How curious that such an outsize man, in physique as well as personality, should be remembered today mainly for giving his name to a small fish. For the 19th century, Bismarck was no herring but a leviathan. Between 1862 and 1890 he created Germany, seeing off first the Austrian empire and then France. He dominated Prussian and then German politics and played a central role in the international relations of Europe. He also created the German problem which has been with us in one form or another ever since: his new country which sat at the heart of Europe was already a great military power and in the years after unification grew into a great economic one as well.
He came from an unlikely background for such an extraordinary statesman. The Bismarcks were Junkers, landed gentry, eking out a modest living on their estates in east Prussia. Although some of their values and prejudices remained with Bismarck, he was bored to desperation by country life. He showed no particular promise at university, where he seems to have spent most of his time drinking and gambling. He did his best to avoid his obligatory military service, although he later tried to claim, much to the annoyance of the generals, that he had been a keen soldier. It was fortunate for him, if not for Europe, when he discovered his aptitude for politics.

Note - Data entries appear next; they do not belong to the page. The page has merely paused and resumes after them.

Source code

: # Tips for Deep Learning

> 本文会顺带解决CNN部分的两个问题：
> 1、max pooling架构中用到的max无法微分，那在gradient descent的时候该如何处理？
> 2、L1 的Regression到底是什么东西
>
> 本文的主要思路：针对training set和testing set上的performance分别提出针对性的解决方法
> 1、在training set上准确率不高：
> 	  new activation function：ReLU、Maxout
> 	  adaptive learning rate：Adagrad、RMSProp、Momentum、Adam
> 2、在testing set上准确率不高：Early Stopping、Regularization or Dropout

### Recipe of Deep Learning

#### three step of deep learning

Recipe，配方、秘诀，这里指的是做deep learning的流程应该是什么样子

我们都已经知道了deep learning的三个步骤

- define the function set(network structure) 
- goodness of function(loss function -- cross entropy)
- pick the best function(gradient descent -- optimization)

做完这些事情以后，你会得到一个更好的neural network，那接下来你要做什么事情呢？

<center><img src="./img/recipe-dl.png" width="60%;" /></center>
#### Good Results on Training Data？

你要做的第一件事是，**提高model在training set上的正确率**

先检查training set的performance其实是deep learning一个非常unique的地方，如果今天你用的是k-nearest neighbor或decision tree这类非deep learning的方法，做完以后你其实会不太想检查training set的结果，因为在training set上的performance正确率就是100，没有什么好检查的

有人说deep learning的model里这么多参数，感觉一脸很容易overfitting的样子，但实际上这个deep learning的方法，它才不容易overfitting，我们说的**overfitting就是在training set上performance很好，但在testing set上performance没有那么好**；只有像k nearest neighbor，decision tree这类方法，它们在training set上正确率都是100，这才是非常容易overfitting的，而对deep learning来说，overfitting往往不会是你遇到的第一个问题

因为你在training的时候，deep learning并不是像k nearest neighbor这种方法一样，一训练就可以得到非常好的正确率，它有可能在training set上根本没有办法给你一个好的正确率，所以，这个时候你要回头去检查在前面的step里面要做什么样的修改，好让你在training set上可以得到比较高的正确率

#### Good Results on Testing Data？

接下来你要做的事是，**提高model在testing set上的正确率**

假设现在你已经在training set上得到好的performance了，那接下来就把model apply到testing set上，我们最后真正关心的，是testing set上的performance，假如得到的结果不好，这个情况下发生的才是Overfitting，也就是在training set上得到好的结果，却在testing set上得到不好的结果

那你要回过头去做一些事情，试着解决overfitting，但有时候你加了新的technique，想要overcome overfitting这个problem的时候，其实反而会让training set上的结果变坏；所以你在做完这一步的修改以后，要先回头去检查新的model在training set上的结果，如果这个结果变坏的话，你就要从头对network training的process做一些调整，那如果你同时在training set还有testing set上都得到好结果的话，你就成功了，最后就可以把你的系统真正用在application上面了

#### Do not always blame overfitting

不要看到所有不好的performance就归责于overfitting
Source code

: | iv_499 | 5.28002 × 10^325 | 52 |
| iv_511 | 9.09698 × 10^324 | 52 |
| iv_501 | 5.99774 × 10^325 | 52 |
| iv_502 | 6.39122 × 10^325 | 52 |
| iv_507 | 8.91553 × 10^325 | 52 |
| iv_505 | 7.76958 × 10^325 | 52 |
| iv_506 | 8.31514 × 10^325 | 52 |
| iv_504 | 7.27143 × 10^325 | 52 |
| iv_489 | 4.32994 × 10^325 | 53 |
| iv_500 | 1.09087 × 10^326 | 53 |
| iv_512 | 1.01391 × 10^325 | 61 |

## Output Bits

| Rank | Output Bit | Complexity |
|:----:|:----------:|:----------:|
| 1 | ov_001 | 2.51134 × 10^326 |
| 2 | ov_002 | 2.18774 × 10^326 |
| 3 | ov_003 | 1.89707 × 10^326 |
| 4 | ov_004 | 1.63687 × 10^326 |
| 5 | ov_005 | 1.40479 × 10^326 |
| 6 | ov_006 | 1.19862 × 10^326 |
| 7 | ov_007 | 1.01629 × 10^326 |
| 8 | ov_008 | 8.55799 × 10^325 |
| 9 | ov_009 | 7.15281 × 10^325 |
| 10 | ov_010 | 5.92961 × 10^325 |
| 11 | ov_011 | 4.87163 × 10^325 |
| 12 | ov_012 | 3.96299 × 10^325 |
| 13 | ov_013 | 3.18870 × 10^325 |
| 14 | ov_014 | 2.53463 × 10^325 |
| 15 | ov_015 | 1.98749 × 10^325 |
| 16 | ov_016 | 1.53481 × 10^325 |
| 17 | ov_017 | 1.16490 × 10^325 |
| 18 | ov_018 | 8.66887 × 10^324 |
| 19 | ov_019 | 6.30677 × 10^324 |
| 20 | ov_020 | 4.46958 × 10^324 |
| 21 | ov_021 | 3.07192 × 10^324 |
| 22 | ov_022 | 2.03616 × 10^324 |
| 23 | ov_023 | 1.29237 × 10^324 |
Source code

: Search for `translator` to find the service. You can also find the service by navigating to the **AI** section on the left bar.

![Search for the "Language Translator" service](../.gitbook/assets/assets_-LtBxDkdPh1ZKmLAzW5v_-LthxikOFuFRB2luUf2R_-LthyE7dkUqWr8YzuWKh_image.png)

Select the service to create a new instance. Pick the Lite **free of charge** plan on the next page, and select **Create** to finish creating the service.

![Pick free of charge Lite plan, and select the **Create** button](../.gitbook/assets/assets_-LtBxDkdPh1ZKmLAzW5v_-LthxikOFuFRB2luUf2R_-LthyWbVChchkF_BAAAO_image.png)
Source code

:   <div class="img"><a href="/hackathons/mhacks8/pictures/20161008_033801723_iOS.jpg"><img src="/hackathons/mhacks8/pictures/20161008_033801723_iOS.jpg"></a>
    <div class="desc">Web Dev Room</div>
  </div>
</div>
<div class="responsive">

His skills, his boldness and his sheer determination caught the attention of the powerful including, crucially, the King of Prussia, Wilhelm I. The key relationship in Bismarck’s life was with this decent and conventional man and not with his own wife, who seems to have been a rather ordinary woman. Bismarck had no independent power base, but as long as Wilhelm backed him he was secure. And back him Wilhelm generally did; as the King rightly said, ‘Bismarck is more necessary than I am.’